▸ Prompt 1
From the essay below on diaspora and Black British writers, list the Black British writers it names as talking of the importance of discovering African-American writers.

____________________

"A State of Perpetual Wandering":
Diaspora and Black British Writers
Bronwyn T. Williams, University
of New Hampshire
Copyright © 1999 by Bronwyn T. Williams, all rights reserved.
This article is reproduced with the kind permission of the editors
of JOUVERT:
Journal of Postcolonial Studies.
- "Black" means more than any specific homeland, or more than
"homeland" at all. It is a word that emphasizes the heterogeneous
and unstable nature of diaspora. Not only can it move between
generations, and thereby avoid the inflexibility of a word such
as "immigrant," it also blurs the boundaries of any stable conception
of national essences. This is not engaging in the literary or
political nationalism of the former colony in the way envisioned
by Frantz Fanon
or seen in the early work of writers such as Chinua
Achebe. Instead it makes overt the porous nature of Britain's
national borders. As Paul Gilroy has pointed out in his conception
of the "Black Atlantic", the construction of Black-ness happens
in a fluid and elastic space that is neither the United States
nor Britain nor the Caribbean.
- One obvious example of this transnational space of Black identity
is the frequent reference by Black British writers, when recalling
their youth, to the significance of African-American writers as
formative and liberating voices that contrasted with the educational
system's emphasis on canonical white English writers. Phillips,
Kureishi, and others such
as Abdulrazak Gurnah all talk of the importance of discovering
the work of writers such as Richard Wright and James Baldwin.
In Kureishi's novel, The Black Album, Shahid describes
sitting in the travel agency owned by his Pakistani parents in
Sevenoaks and "instead of sending people to Ibiza I sat in the
office reading Malcom X and Maya Angelou and the Souls of Black
Folk. I read about the Mutiny and Partition and Mountbatten.
And one morning I started reading Midnight's
Children" (7). For Shahid these are all texts that provide
him with an emerging sense of identity that stands in difference
from and resistance to the dominant White English culture. That
the authors are American or English or Indian or diasporic is
unimportant, as is the nationalist framework that contains, for
example, Rushdie's
book. What is significant is the struggle with being defined as
the Other and marginalized by the dominant culture--wherever that
culture might happen to be. Shahid can draw from the experiences
of Malcom X to frame his reading about the Partition that so shaped
the lives of his parents when they fled to Britain. Still, to
Shahid, the events and places and cultures he reads about, as
influential as they are to him, were always someplace else. That
doubleness of connection and detachment, and some possible responses
to it, blurs and often transcends nation/state borders.

____________________

▸ Prompt 2
Reproduce the listing starting at its first line and ending at the line containing "v(-2.62, -1.5) *", both lines included.

____________________

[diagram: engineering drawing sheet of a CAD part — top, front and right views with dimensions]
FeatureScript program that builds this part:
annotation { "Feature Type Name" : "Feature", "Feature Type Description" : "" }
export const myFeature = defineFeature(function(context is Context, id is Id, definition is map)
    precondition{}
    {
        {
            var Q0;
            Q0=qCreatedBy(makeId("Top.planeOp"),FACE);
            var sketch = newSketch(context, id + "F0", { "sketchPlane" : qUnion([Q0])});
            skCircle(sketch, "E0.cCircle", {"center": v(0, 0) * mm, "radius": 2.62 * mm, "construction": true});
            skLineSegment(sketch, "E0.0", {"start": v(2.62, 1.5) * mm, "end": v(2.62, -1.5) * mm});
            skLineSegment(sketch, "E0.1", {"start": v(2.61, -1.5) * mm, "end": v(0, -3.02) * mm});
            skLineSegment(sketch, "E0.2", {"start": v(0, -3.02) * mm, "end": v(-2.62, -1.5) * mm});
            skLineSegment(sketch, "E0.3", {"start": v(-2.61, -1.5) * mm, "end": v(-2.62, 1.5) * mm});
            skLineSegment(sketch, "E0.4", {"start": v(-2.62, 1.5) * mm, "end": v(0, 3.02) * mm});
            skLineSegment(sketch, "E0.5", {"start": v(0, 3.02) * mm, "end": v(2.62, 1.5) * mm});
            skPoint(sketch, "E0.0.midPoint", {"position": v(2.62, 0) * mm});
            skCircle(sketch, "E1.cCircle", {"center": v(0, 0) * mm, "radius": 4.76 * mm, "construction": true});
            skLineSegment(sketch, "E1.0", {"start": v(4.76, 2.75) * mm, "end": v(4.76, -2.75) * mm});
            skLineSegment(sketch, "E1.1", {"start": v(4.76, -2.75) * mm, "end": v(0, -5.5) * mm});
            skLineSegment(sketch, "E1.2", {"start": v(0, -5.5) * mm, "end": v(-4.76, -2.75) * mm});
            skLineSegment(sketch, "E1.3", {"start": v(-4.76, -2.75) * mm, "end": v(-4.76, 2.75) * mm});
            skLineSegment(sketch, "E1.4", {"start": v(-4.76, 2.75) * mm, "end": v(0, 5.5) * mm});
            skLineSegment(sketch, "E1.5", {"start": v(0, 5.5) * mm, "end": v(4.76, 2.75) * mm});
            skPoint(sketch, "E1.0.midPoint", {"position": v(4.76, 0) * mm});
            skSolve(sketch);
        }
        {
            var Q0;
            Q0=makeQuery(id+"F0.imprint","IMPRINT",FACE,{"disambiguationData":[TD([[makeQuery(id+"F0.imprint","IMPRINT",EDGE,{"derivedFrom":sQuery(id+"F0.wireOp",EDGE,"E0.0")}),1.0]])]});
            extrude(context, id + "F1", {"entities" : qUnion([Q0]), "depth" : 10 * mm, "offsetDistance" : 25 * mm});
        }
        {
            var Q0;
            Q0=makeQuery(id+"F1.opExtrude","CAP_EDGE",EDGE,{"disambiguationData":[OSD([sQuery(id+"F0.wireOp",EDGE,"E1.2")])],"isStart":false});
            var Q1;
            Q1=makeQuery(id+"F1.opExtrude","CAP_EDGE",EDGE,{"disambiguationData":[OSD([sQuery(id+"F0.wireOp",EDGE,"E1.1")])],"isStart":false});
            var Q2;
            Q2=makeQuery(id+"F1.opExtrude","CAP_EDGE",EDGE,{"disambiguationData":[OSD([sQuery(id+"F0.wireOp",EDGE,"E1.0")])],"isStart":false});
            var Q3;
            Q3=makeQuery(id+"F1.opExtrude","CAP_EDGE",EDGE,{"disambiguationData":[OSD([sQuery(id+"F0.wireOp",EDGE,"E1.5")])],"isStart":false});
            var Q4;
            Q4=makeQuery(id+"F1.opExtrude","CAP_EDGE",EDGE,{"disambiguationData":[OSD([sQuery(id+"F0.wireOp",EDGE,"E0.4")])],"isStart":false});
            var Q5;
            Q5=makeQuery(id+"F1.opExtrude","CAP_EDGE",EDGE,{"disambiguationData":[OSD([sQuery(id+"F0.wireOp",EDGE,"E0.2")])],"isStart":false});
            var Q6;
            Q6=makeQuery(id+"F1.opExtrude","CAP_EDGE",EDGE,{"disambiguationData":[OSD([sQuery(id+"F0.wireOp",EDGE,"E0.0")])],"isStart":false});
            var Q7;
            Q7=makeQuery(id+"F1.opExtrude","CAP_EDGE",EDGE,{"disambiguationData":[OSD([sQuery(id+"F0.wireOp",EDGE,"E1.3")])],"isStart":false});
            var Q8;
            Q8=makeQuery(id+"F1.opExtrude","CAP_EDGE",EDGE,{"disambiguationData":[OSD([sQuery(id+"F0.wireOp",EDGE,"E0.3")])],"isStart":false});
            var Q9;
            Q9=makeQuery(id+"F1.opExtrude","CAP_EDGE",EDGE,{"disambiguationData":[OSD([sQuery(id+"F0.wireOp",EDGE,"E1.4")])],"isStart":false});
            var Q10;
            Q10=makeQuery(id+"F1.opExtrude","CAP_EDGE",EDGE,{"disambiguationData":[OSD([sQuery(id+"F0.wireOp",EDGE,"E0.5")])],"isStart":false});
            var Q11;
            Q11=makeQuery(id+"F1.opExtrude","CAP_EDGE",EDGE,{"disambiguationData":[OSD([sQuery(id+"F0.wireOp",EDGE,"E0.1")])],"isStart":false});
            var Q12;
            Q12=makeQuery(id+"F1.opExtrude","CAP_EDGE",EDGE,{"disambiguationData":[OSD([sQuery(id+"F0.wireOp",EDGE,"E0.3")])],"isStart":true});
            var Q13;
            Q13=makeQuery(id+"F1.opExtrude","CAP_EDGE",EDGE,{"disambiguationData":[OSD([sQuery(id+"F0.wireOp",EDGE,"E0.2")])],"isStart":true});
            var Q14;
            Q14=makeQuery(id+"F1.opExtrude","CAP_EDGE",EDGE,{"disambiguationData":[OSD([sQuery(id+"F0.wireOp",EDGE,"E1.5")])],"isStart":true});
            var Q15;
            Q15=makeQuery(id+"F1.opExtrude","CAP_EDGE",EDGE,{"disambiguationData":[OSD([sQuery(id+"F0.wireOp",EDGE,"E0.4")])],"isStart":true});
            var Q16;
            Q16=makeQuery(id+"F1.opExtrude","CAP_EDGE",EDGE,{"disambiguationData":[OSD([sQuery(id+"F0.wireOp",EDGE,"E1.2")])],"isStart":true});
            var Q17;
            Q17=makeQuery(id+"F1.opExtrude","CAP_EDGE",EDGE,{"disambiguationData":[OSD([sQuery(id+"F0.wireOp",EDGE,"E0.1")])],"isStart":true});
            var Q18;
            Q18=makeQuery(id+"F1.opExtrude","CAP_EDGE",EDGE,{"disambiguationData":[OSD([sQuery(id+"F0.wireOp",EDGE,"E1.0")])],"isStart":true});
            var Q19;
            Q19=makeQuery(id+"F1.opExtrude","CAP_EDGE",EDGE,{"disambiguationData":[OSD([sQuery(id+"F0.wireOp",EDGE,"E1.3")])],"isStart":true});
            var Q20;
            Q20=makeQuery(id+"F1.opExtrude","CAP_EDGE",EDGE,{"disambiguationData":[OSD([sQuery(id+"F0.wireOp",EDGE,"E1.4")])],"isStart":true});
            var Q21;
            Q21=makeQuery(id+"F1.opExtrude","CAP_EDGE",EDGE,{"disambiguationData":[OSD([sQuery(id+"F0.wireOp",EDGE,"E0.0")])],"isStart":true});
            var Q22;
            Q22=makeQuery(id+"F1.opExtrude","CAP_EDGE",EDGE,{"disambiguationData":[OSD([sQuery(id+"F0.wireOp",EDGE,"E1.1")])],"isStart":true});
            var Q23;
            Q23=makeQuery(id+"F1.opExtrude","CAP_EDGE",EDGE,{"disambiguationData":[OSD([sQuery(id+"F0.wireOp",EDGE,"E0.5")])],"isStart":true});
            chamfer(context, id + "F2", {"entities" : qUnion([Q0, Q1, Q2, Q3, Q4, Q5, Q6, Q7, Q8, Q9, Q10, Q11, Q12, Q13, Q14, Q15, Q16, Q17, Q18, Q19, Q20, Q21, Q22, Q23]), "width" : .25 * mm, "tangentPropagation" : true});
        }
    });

____________________

▸ Written response 1
Phillips, Kureishi, Abdulrazak Gurnah

▸ Written response 2
[diagram: engineering drawing sheet of a CAD part — top, front and right views with dimensions]
FeatureScript program that builds this part:
annotation { "Feature Type Name" : "Feature", "Feature Type Description" : "" }
export const myFeature = defineFeature(function(context is Context, id is Id, definition is map)
    precondition{}
    {
        {
            var Q0;
            Q0=qCreatedBy(makeId("Top.planeOp"),FACE);
            var sketch = newSketch(context, id + "F0", { "sketchPlane" : qUnion([Q0])});
            skCircle(sketch, "E0.cCircle", {"center": v(0, 0) * mm, "radius": 2.62 * mm, "construction": true});
            skLineSegment(sketch, "E0.0", {"start": v(2.62, 1.5) * mm, "end": v(2.62, -1.5) * mm});
            skLineSegment(sketch, "E0.1", {"start": v(2.61, -1.5) * mm, "end": v(0, -3.02) * mm});
            skLineSegment(sketch, "E0.2", {"start": v(0, -3.02) * mm, "end": v(-2.62, -1.5) * mm});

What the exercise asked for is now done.